Variant-calling pipeline concordance

For indel calls, initial agreement between SOAPindel, SAMtools and GATK was very low at 3.0% (see Additional file 1, Figure S8). Indel coordinates were subsequently left-normalized and intervalized using a total range of 20 genomic coordinates (10 bp in each direction of their genomic coordinates). We found that increasing the intervalized indel range to as much as 60 genomic coordinates only marginally differed from having 20, so we chose to use 20 as a reasonable and conservative range for intervalizing indels. This method increased the overall concordance to 26.8% between the three indel-calling pipelines (Figure 3). For novel indels, the concordance (4.7%) was much lower than the overall concordance among known indels (43.3%). In an earlier paper, we previously validated with Sanger sequencing three indels found in three of the current pilot samples [Full size image

For indels found in sample k8101-49685, 960 were randomly selected for validation. Of these, 386 were randomly selected from the unique-to-GATK indel set, 387 were randomly selected from the unique-to-SOAPindel set, and 187 were randomly selected from set of indels overlap** between the two (SOAPindel and GATK). Of the 960 indels that were targeted for sequencing, 841 (83.5%) were successfully amplified and sequenced, with an average coverage of 4,866.

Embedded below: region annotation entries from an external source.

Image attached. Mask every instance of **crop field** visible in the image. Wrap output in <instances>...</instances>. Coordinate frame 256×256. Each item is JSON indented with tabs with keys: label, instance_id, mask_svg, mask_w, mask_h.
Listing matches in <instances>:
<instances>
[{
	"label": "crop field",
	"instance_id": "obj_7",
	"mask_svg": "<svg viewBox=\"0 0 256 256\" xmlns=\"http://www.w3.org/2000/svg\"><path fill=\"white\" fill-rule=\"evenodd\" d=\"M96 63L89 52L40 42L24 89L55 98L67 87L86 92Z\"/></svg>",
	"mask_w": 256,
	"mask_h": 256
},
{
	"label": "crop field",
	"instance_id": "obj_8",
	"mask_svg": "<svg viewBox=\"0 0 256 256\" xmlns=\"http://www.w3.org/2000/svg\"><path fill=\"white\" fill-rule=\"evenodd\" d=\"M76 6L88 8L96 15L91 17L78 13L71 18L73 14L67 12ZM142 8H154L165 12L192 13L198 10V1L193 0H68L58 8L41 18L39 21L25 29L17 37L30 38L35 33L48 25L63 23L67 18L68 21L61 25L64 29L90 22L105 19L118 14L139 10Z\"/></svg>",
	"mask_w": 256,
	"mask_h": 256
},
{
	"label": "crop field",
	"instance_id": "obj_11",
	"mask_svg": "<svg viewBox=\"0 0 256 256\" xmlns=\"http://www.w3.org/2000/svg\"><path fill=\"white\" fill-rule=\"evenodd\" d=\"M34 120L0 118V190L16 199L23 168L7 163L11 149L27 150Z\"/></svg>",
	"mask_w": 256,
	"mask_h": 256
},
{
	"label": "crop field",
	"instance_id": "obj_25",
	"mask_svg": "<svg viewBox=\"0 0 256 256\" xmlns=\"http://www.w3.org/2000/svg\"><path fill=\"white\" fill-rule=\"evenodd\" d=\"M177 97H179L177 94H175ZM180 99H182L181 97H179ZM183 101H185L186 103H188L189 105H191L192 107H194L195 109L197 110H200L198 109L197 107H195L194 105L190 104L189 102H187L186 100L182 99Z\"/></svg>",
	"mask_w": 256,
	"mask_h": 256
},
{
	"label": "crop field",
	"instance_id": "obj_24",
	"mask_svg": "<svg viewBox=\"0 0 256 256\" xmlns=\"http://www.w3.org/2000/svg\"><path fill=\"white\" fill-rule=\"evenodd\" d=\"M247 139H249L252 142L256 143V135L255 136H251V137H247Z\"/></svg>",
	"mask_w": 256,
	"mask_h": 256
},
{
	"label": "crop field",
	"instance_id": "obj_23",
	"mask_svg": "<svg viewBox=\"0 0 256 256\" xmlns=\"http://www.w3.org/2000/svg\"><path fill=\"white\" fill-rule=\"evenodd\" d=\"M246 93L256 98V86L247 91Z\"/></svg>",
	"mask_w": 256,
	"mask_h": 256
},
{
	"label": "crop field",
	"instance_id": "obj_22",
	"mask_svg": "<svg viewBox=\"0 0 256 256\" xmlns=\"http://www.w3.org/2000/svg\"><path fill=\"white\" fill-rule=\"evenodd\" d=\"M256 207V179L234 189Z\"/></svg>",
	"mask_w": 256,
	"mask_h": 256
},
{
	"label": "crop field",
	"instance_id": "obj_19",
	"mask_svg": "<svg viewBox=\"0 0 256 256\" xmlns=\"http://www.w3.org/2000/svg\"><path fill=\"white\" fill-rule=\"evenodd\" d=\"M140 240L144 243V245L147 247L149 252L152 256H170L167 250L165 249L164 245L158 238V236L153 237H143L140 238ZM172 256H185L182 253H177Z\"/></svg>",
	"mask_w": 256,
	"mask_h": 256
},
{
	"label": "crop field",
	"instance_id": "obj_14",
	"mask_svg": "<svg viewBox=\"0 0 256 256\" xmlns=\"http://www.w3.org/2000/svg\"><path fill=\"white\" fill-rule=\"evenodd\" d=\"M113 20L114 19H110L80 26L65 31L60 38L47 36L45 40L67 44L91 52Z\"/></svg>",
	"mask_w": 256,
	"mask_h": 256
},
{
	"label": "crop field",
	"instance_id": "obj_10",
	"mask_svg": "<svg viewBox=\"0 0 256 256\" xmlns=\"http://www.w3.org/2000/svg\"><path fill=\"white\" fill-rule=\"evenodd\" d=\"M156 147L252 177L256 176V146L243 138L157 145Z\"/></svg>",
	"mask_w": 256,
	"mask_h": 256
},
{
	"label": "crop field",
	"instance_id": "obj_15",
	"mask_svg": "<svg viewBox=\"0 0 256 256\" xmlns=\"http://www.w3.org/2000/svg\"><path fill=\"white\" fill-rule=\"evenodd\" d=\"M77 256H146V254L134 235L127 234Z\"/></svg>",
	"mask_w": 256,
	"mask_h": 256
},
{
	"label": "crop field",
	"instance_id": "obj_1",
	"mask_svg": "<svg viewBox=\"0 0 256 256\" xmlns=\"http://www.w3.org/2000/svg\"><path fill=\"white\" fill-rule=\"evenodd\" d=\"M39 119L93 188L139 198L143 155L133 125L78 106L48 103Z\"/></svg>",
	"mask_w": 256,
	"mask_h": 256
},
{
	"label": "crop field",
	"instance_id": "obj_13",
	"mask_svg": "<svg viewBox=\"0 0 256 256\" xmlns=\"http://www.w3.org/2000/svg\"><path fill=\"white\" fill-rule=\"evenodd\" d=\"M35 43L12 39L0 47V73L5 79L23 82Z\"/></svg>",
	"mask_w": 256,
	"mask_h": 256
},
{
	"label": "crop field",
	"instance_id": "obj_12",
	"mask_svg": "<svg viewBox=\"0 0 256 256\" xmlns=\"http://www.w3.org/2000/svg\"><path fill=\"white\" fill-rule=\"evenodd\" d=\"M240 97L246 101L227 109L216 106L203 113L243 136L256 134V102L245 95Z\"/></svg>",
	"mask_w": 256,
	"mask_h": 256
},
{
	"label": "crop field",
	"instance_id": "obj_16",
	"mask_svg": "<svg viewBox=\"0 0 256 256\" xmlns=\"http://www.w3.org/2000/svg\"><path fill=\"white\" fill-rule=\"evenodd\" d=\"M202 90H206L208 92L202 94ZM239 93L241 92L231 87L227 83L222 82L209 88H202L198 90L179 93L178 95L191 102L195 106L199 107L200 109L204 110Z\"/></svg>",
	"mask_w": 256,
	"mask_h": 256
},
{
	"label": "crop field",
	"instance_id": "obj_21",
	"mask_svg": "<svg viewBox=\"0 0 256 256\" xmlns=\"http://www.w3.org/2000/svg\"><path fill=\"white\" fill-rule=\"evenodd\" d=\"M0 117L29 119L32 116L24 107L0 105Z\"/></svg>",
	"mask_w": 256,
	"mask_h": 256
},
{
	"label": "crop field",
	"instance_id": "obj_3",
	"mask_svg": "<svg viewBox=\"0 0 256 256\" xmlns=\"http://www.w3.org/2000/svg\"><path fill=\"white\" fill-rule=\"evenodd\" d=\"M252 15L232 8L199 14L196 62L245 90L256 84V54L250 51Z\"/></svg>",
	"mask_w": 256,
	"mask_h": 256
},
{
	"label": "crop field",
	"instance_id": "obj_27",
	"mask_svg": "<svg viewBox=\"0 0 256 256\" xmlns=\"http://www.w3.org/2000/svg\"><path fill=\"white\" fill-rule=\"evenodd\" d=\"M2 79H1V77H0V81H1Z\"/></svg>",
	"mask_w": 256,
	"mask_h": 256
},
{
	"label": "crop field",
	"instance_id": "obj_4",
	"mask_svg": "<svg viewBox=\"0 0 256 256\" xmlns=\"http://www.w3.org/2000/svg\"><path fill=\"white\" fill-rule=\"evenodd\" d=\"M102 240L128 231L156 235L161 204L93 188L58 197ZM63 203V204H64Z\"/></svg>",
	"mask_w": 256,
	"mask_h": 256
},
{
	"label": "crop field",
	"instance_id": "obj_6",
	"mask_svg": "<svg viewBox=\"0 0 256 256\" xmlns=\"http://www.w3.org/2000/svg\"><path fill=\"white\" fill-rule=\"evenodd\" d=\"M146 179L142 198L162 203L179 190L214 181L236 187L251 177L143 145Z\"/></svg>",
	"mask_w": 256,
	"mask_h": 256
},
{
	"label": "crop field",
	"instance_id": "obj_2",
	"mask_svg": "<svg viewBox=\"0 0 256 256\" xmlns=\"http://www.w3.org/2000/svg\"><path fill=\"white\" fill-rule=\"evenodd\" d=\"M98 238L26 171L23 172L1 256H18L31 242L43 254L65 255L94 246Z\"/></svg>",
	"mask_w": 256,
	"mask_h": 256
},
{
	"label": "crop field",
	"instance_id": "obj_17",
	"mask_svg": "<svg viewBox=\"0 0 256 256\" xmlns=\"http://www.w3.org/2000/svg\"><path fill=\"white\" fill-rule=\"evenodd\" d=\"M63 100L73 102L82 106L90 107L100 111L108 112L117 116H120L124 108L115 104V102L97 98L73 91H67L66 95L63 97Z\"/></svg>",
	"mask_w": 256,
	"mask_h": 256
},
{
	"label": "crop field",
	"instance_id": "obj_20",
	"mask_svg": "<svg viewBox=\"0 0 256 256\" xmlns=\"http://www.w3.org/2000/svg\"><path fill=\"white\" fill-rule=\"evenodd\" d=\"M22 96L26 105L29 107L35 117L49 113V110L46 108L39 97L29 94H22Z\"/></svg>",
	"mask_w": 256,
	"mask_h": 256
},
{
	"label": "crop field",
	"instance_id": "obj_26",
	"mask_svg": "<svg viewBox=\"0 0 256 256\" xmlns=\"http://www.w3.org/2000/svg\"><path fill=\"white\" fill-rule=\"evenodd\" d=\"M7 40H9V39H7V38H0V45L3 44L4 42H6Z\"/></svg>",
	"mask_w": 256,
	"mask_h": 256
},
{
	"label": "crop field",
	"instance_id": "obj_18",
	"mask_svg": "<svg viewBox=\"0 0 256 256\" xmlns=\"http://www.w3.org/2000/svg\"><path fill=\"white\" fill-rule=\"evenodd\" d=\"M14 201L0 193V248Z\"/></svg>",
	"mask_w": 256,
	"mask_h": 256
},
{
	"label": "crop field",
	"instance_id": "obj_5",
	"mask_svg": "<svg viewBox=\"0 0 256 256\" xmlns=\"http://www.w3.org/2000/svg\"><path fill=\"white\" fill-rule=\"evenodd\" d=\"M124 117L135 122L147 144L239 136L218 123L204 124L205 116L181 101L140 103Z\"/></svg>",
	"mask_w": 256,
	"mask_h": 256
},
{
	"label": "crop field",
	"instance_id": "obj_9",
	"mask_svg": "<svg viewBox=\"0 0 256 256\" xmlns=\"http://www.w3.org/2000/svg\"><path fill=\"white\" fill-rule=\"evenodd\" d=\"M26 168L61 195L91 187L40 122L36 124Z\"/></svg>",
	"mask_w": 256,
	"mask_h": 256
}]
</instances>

Unique-to-GATK indels had a validation rate of 180 of 336 (54.0%), being validated. The validation rate for unique-to-SOAPindel was found to be 44.6%, with 148 of 332 validating. For indels that were called by both SOAPindel and GATK, 132 of 169 (78.1%) were successfully validated (Figure 5).

GATK v2.3-9 and the new HaplotyperCaller

Newer implementations of SNV and indel-calling pipelines continually advance the field of variant discovery and analysis by increasing the accuracy by which variants can be reliably called. Here, we show an example of the differences between previous versions of GATK with respects to SNV calls and indel calls on the same sample, k8101-49685. The vast majority of SNV calls made by both the GATK UnifiedGenotyper version 2.3-9 and the GATK HaplotypeCaller version 2.3-9 modules overlapped with the SNV calls made by the GATK UnifiedGenotyper version 1.5, showing an overall concordance of 91.0% (27,150 of 29,912) and 87.0% (26,751 of 30779) respectively. However, for indel calls, the picture was quite different, with the GATK UnifiedGenotyper version 2.3-9 and GATK HaplotypeCaller version 2.3-9 modules showing an overall concordance with the GATK UnifiedGenotyper version 1.5 calls of 54.7% (1,688 of 3,085) and 54.6% (1,858 of 3,404) respectively (see Additional file 1, Figure S10).